[Start of Attachment]
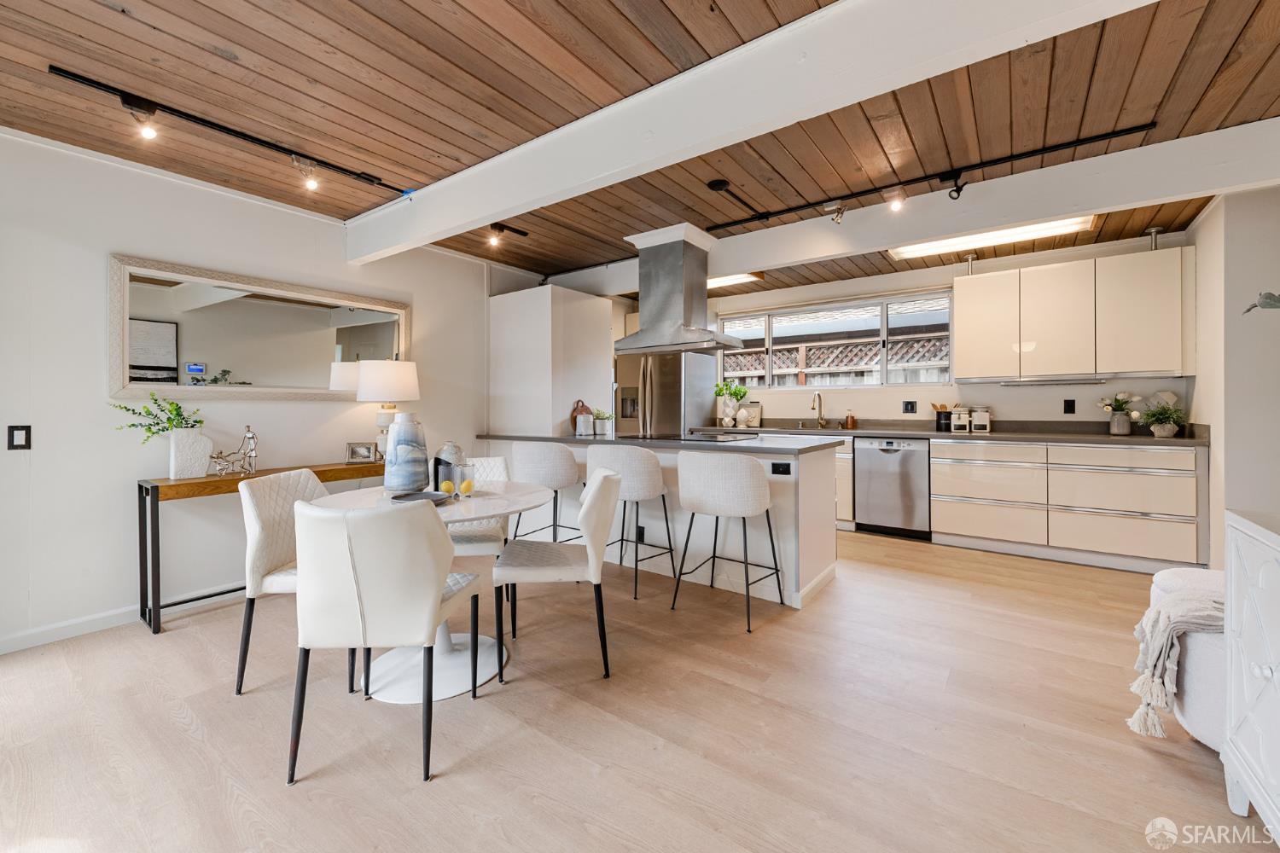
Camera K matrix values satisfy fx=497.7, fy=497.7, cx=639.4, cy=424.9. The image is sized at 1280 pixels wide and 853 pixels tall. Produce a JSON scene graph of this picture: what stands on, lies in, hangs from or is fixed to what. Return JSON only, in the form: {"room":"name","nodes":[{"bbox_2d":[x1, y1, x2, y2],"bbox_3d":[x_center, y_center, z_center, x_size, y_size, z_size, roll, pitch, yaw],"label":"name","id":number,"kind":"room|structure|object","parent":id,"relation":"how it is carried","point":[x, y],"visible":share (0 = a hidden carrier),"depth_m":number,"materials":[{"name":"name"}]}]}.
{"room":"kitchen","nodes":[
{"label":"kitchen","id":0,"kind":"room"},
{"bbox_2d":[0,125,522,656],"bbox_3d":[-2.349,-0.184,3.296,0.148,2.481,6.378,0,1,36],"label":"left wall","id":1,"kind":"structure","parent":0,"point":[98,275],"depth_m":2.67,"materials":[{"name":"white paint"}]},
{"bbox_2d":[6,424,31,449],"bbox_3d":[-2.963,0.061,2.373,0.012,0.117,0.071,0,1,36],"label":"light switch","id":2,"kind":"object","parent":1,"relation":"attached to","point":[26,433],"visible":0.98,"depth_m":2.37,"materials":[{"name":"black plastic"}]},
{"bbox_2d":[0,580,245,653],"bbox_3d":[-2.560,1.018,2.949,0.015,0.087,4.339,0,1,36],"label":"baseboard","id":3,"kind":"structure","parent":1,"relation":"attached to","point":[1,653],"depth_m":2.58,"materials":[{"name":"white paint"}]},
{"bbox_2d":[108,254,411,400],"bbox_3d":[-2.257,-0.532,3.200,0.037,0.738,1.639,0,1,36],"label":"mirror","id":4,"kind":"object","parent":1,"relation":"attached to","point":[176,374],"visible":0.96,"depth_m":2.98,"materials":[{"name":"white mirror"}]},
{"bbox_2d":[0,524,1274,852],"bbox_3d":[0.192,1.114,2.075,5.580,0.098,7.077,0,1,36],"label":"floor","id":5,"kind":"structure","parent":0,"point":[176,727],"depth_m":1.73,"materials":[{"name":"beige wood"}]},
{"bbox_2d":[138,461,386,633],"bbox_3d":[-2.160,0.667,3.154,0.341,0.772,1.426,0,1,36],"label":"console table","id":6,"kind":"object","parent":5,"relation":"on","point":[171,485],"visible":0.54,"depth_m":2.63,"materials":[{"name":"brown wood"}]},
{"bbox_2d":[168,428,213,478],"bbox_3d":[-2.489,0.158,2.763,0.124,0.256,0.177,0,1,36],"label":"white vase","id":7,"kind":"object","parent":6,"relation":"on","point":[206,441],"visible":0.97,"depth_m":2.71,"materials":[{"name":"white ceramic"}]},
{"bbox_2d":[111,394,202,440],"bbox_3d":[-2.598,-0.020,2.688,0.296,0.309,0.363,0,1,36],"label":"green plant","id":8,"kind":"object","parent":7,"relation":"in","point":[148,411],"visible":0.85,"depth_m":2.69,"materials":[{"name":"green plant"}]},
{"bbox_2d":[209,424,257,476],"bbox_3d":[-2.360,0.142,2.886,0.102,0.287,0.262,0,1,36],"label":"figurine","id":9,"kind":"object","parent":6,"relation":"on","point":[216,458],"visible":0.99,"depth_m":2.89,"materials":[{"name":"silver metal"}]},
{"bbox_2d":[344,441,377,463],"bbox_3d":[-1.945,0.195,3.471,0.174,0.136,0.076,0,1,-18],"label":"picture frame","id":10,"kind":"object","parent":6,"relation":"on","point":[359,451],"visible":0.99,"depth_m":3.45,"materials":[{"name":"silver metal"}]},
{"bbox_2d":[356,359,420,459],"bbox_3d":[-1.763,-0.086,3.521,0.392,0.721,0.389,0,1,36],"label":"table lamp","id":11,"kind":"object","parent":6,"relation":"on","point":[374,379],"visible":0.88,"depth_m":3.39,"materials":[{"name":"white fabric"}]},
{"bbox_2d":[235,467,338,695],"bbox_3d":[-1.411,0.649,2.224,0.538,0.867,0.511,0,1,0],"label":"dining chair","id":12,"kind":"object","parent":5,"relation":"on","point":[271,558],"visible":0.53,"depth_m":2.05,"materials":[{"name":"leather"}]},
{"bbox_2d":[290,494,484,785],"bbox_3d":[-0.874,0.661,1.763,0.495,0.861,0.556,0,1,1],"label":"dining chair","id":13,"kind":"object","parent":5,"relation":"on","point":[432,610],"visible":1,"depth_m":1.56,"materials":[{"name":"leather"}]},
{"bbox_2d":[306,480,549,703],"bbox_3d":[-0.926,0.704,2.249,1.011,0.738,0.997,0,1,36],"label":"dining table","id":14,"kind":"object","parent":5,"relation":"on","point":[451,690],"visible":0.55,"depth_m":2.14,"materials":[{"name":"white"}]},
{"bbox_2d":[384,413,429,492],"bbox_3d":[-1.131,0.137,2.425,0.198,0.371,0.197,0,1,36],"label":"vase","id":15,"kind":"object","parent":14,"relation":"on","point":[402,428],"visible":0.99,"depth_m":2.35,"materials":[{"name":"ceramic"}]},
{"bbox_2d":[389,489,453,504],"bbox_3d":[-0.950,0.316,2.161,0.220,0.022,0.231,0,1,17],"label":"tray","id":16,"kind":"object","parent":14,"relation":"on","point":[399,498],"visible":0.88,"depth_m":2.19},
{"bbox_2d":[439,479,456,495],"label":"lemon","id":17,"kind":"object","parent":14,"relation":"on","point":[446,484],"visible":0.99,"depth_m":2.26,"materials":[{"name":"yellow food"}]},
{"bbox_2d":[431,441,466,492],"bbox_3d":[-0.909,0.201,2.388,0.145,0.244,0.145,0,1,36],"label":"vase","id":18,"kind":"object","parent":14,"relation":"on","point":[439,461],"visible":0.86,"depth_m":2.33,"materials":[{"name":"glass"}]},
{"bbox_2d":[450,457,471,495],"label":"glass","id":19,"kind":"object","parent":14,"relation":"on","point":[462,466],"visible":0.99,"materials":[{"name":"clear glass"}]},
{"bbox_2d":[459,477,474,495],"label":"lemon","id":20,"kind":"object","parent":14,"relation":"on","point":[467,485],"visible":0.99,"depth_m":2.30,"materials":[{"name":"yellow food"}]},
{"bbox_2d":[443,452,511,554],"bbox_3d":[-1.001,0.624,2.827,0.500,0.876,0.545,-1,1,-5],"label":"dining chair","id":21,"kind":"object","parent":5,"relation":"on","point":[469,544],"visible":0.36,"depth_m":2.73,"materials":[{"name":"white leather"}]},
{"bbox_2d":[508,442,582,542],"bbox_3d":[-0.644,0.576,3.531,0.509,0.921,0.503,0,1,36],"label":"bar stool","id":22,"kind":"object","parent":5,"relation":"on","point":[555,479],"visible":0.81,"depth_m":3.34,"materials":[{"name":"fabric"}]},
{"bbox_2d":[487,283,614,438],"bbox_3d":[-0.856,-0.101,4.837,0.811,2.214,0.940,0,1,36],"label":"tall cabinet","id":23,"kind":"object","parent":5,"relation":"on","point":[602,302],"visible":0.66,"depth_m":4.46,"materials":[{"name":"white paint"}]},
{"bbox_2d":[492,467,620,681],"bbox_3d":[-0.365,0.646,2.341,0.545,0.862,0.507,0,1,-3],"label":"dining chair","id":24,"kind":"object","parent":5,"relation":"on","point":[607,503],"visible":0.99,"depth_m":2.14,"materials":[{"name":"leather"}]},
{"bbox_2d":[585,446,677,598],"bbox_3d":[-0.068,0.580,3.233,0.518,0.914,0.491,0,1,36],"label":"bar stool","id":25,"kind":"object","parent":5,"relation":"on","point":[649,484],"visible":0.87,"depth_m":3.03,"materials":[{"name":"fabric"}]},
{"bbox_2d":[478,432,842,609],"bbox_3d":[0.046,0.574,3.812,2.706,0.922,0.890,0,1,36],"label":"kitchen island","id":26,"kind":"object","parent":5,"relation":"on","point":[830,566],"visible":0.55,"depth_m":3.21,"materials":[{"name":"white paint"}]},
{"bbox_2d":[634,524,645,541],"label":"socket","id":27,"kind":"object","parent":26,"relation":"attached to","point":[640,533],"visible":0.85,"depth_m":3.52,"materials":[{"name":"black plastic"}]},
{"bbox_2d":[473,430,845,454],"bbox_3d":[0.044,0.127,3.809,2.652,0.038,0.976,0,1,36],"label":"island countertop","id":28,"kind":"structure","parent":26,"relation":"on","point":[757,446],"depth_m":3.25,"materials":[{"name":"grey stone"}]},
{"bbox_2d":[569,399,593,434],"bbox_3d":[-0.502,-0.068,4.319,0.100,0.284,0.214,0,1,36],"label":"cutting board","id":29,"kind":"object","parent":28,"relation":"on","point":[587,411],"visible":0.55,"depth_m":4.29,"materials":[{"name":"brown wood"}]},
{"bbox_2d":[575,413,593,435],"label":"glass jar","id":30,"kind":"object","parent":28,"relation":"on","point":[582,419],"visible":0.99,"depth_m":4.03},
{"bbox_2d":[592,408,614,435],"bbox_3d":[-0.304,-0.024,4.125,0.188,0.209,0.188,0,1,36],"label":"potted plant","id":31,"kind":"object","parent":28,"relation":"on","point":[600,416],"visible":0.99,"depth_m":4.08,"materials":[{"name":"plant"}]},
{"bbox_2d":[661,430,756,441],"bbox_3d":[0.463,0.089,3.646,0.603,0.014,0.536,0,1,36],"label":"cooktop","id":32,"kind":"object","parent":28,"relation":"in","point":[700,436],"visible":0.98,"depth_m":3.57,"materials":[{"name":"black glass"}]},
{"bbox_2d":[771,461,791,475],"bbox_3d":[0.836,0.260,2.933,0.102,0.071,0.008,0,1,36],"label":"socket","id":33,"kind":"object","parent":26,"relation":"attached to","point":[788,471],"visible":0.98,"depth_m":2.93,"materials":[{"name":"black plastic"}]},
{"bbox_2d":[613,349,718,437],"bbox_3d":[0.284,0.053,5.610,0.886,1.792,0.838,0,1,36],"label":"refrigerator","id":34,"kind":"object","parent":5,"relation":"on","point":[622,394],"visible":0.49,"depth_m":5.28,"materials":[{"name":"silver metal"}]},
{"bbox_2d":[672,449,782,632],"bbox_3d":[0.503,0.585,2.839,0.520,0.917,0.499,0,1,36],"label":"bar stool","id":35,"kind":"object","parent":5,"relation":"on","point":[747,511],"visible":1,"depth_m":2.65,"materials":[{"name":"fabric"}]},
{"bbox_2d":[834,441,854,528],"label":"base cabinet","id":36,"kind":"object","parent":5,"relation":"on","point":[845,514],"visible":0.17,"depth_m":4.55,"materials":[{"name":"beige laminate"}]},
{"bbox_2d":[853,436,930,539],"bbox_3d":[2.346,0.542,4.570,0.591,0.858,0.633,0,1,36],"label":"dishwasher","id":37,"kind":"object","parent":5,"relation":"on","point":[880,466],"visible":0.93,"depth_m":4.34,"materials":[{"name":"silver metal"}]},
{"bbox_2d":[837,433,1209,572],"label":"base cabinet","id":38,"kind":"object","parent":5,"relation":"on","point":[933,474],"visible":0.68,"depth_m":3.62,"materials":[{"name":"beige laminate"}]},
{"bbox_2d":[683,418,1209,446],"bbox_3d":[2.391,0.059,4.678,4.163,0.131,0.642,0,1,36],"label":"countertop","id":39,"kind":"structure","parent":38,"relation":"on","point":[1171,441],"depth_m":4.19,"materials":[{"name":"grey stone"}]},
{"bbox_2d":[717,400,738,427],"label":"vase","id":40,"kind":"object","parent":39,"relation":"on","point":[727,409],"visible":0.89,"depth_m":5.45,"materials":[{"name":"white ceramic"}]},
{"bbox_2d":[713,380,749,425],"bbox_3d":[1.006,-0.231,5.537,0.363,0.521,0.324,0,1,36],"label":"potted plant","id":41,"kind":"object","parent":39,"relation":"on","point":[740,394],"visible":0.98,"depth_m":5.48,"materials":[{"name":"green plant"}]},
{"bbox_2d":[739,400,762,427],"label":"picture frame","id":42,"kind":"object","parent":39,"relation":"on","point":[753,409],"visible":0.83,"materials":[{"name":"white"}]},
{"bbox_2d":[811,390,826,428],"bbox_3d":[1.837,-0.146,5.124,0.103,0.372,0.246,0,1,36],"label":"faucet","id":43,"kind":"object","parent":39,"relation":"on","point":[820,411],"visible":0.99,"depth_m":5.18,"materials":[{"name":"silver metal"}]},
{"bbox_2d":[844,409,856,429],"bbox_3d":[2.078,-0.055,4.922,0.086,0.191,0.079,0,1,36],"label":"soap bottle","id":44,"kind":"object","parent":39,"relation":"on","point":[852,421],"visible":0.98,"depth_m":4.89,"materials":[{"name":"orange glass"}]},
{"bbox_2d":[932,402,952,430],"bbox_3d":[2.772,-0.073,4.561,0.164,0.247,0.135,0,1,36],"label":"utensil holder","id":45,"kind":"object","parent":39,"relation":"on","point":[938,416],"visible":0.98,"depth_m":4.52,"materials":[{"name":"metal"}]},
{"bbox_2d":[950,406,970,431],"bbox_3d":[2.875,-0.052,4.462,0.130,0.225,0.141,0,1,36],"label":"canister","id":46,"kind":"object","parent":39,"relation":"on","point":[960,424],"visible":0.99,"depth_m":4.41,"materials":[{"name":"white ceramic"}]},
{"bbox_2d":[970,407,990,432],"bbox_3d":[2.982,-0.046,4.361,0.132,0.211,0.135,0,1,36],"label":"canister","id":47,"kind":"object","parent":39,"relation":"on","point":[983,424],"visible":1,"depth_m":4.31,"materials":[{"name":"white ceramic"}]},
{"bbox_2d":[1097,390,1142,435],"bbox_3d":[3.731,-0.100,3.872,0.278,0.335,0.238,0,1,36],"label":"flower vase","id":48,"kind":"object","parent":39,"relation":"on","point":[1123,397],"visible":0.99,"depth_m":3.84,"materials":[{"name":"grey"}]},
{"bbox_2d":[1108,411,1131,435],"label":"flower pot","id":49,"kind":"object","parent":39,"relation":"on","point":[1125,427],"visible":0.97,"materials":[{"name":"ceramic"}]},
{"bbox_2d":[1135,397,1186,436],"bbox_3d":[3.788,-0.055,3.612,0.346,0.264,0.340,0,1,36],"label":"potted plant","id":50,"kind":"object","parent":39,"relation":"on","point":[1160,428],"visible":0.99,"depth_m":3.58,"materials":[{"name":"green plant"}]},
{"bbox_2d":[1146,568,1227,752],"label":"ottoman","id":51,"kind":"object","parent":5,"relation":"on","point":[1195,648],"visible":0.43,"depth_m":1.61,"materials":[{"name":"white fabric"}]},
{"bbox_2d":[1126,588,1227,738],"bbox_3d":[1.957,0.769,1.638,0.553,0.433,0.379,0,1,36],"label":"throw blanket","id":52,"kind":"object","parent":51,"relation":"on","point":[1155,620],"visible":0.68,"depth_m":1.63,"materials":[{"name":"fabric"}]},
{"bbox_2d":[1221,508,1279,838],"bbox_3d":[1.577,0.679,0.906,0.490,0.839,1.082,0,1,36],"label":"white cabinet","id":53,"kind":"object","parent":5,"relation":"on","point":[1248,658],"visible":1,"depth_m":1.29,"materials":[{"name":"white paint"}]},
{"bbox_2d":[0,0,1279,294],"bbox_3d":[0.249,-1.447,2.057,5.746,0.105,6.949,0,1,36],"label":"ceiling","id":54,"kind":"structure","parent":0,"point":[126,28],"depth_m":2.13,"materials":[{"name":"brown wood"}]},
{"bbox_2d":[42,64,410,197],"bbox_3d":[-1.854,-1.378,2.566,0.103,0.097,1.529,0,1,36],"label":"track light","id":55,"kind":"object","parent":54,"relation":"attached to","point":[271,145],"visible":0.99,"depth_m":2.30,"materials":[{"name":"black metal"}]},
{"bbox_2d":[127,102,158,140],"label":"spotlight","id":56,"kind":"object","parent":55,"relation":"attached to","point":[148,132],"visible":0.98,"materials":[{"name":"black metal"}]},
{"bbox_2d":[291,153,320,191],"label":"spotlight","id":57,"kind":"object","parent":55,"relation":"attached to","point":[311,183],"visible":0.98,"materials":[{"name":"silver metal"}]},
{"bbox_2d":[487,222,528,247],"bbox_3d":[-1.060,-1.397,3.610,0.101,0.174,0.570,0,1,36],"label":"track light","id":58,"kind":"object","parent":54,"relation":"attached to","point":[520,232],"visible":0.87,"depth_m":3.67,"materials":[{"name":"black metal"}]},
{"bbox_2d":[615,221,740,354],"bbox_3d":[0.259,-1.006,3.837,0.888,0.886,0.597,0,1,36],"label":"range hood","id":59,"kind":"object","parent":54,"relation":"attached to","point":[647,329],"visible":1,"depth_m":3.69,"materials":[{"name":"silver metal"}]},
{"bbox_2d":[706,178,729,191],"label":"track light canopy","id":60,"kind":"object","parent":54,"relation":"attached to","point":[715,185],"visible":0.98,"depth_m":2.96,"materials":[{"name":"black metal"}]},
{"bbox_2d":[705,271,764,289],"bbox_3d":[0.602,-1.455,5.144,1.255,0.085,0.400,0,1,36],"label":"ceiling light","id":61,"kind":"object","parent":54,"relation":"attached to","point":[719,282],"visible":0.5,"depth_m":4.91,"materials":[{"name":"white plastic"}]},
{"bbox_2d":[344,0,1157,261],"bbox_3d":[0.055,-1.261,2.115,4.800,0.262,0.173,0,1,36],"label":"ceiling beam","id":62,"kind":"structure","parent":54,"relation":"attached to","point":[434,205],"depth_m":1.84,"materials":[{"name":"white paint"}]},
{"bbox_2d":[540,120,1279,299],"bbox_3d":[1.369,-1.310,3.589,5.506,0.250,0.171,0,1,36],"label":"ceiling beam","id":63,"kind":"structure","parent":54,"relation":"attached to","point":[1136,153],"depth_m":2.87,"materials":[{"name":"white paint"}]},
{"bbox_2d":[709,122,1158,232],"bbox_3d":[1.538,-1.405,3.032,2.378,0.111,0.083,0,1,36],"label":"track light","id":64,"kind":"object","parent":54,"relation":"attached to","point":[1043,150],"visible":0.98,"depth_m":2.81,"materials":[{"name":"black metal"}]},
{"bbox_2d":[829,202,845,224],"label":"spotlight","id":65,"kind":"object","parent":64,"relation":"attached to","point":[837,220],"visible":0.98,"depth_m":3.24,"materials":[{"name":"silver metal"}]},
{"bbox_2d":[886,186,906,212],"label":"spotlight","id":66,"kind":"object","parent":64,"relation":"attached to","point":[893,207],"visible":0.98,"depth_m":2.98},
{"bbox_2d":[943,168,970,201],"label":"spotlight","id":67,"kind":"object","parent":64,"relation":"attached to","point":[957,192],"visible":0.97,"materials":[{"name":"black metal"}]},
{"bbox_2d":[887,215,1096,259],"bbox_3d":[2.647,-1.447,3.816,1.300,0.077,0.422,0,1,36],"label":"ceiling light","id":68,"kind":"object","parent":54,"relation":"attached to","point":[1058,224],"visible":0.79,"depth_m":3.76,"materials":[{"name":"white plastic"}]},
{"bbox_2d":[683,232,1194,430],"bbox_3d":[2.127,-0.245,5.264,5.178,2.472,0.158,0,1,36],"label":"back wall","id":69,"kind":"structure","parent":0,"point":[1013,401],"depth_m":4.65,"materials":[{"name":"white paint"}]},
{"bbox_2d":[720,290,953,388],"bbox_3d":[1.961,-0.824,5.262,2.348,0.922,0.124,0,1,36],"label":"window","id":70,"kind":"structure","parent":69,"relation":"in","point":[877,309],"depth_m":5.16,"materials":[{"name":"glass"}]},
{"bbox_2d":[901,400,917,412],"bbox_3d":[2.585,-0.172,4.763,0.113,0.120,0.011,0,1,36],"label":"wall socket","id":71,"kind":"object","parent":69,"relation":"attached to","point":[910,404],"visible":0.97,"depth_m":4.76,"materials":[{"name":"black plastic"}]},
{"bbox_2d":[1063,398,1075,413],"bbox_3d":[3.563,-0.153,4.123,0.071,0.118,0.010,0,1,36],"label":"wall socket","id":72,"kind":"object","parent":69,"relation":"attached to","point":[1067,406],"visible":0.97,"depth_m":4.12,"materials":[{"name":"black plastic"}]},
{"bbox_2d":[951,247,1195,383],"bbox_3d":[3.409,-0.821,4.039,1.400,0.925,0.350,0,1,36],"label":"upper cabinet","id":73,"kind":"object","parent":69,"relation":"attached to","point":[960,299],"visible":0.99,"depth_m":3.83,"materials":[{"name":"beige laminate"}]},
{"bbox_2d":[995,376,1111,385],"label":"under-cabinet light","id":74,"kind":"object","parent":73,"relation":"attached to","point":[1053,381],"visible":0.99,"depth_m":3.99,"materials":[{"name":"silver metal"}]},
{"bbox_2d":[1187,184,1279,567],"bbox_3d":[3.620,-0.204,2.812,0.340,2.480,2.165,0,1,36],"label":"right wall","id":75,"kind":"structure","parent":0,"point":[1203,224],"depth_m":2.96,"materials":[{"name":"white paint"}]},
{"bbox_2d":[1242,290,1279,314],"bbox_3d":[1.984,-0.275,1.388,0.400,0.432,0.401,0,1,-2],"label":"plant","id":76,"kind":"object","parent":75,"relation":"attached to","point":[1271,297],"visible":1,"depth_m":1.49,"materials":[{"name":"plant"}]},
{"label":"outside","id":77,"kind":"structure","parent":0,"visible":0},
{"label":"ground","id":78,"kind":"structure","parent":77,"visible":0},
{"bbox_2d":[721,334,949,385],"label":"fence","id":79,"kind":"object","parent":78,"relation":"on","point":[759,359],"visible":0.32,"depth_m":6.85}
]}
[End of Attachment]
TASK BRIEF:
Lines containing the word "laminate" in the entries above should be counted, and only that number given.

ANSWER SECTION:
3